November, December 2015
The third stop on our Journey is Fuzhou in Southern China, population 2,124 million.
Our Motel is very spacious and lush, it has huge windows that overlook a beautiful lake.
It has a very romantic arched walking bridge that leads onto a small lush island with traditional pagoda type buildings.
Very alluring. There are masses of people everywhere, the streets are raging.
We enjoy a group meal at a Thai restaurant. Again the meal was fabulous.
Then head off to the 3 lanes and 5 alleys, a very ancient part of town that’s been around for 6oo years.
The buildings are made of dark red wood that are covered in the most intricate carvings and the lanterns and lighting.
We are up at 6am the next morning for our spiritual journey to the Putian Southern Shaolin Temple.
Our guide explains that Fuzhou city has two main rivers; one in the South and one in the North.

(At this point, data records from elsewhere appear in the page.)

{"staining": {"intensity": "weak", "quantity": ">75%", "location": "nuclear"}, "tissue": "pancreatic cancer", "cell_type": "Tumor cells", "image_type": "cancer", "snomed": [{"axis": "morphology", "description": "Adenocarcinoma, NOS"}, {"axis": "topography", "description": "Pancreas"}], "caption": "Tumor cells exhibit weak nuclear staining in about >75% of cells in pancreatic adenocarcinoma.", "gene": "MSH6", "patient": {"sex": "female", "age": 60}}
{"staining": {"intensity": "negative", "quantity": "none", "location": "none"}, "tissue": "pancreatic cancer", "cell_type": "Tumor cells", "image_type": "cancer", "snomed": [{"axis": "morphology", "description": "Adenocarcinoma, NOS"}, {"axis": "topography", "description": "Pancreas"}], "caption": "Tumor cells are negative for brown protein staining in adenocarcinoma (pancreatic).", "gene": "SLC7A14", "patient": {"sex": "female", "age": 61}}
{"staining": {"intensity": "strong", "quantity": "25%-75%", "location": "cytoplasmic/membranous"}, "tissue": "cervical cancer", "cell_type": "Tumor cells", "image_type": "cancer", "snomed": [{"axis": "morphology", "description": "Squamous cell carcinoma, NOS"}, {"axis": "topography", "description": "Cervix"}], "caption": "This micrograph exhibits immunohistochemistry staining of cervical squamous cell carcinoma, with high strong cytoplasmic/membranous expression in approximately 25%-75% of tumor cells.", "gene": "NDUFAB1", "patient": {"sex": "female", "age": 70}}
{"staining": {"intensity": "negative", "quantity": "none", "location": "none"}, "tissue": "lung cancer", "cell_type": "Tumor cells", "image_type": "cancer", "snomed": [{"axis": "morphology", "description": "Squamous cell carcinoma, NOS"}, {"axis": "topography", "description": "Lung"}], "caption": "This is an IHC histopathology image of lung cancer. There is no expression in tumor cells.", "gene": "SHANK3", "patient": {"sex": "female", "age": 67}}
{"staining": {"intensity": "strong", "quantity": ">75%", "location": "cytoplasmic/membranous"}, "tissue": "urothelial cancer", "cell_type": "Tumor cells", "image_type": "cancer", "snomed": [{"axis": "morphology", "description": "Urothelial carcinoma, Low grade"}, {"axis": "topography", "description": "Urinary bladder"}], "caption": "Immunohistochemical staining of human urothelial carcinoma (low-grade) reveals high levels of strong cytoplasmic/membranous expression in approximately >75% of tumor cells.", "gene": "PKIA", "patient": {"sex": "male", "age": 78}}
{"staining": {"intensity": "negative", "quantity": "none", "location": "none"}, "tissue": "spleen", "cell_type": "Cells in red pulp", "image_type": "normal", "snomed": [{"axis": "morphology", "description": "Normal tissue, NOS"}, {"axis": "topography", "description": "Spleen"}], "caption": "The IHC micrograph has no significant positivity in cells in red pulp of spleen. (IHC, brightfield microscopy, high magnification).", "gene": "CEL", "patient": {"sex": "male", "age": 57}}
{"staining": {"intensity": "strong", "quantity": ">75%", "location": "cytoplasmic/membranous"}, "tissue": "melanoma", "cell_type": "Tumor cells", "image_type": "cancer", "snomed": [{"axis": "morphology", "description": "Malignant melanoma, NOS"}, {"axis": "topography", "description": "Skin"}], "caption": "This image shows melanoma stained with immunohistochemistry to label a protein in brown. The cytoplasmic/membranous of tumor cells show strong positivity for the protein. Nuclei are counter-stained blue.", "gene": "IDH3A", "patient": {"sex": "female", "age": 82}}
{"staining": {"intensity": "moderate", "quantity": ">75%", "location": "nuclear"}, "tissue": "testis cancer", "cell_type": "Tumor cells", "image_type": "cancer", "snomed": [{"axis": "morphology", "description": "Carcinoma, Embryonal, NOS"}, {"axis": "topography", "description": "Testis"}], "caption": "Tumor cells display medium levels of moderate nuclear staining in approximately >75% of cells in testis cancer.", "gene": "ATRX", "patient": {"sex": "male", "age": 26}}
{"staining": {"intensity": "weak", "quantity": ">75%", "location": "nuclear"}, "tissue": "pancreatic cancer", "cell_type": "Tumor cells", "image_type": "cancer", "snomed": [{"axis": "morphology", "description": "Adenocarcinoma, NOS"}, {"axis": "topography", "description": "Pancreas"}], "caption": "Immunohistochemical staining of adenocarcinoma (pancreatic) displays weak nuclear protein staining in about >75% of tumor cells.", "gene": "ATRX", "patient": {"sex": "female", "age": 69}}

The South river is the White Dragon and the North river is the Black Dragon.
These two rivers surround the city and keep it safe.
It takes about two hours to reach Putian, with its population of around 3 million.
We pass under the ‘Shaolin Gate’ and drive down Shaolin Road.
A short drive sees us ascending up the mountain to the Shaolin Temple.
There is an air of anticipation, we were all very excited to be there.
As we climb the mountain we enter into the low hanging clouds.
It is very dense and the visual is down to about 6 meters in front of the van.
We are 500 meters up and surrounded by dense lush forest.
The road opens up and the Temple Grounds suddenly appear.
Wow, surrounded in mist it looks so magical.
There are red balloons, lanterns and flyers hanging from tall poles.
Through the mist the colours really brighten the place up and add even more of an air of mystic.
Apparently they were holding ‘The Silk Road Buddhist Convention’.
Our guide walks us through the Temple buildings and orates the history for us.
The Putian Temple was built during the Tong Dynasty.
Thirteen Shaolin staffed monks saved the future Emperor Taizong in 621AD.
After this episode, the Emperor arranged for 3 of the 13 monks to gather a force of 500 martial monks.
They came from the Northern Shaolin Temple to wipe out the pirates
The Pirates had been plaguing the Fukien/Fujian Province coastline.
After the pirates had been subdued and with the emperor’s permission, some of the Monks stayed.
They set up Temples in the Fukien/ Fujian Province.
The temple was totally destroyed around two hundred years ago.
After rediscovering the site in the mid 1980s, reconstruction began in the early 90s.
Martial arts practiced at the Temple are;
Five Ancestor Crane Sun Fist, Five Zhue Yang Quan/Fujian White Crane and Hung Kuen.
The Chinese Government announced that this Temple is the site of the original Temple.
The sacred rooms are filled with the smell of incense.
The most ornate rosewood furniture pieces have been intricately carved into beautiful patterns and designs.
We decide to do some training on the Temples gounds.
We find a spot out of the way to practice some Wing Chun forms and drills.
The Chinese love their Kung Fu heritag.
It did not take long before we had drawn quite a crowd observing and taking photo’s.
Shortly after, a monk walked past, observed our practice and invited us to join the Convention.
Sifu Garry and Sifu Linda are introduced to the Head Abbot from Sydney, Australia.
What a bonus, can’t believe we have an Aussie Monk here. What are the chances.
We get a group photo with the Sydney Abbot, the paparazzi are going crazy, snapping photo’s left and right.
It’s like we are movie stars.
We enter the conference room and the media inside go ballistic with photo’s.
It’s quite embarrassing as the conference is in full swing.
We are invited to the vegetarian lunch but explain that we must go as we are on a tight schedule.
Yin Yan, the head Abbot of the Shaolin Temple gets a group photo with us.
He then organizes a Shaolin performance by the young monks.
We are thrilled.
The Sydney Abbot takes us down to the main Temple.
A crowd starts to gather around the square awaiting the Shaolin performance.
About 25 monks were preparing to perform for us.
In typical Shaolin form they are loud, strong, energetic, flexible and dynamic.
They do a couple of group forms and one does a solo form.
The head abbot of Sydney asked whether one of us would like to do a performance.
Sifu Linda could not believe her ears, a once in a lifetime chance was being offered.
So I presented myself up to perform a shorter version of Biu Gee.
I felt very honored and humbled, to perform in front of the Head Abbot and the Monks of Shaolin.
With my adrenalin pumping and a huge crowd watching I endeavored to give one of my best performances.
When I finished I couldn’t wipe the smile off my face. It would have to have been the highlight of my trip.
It still blows my mind when I say that I have performed at the Shaolin Temple.
We bid our farewells and head back to Fuzhou.
Wow what a day, something always unexpected happens on our Wing Chun tours.
That surprise was amazing.
The rest of the trip is tourism.
Our next stop will be Shanghai, then finishing in Beijing before returning to Melbourne Australia.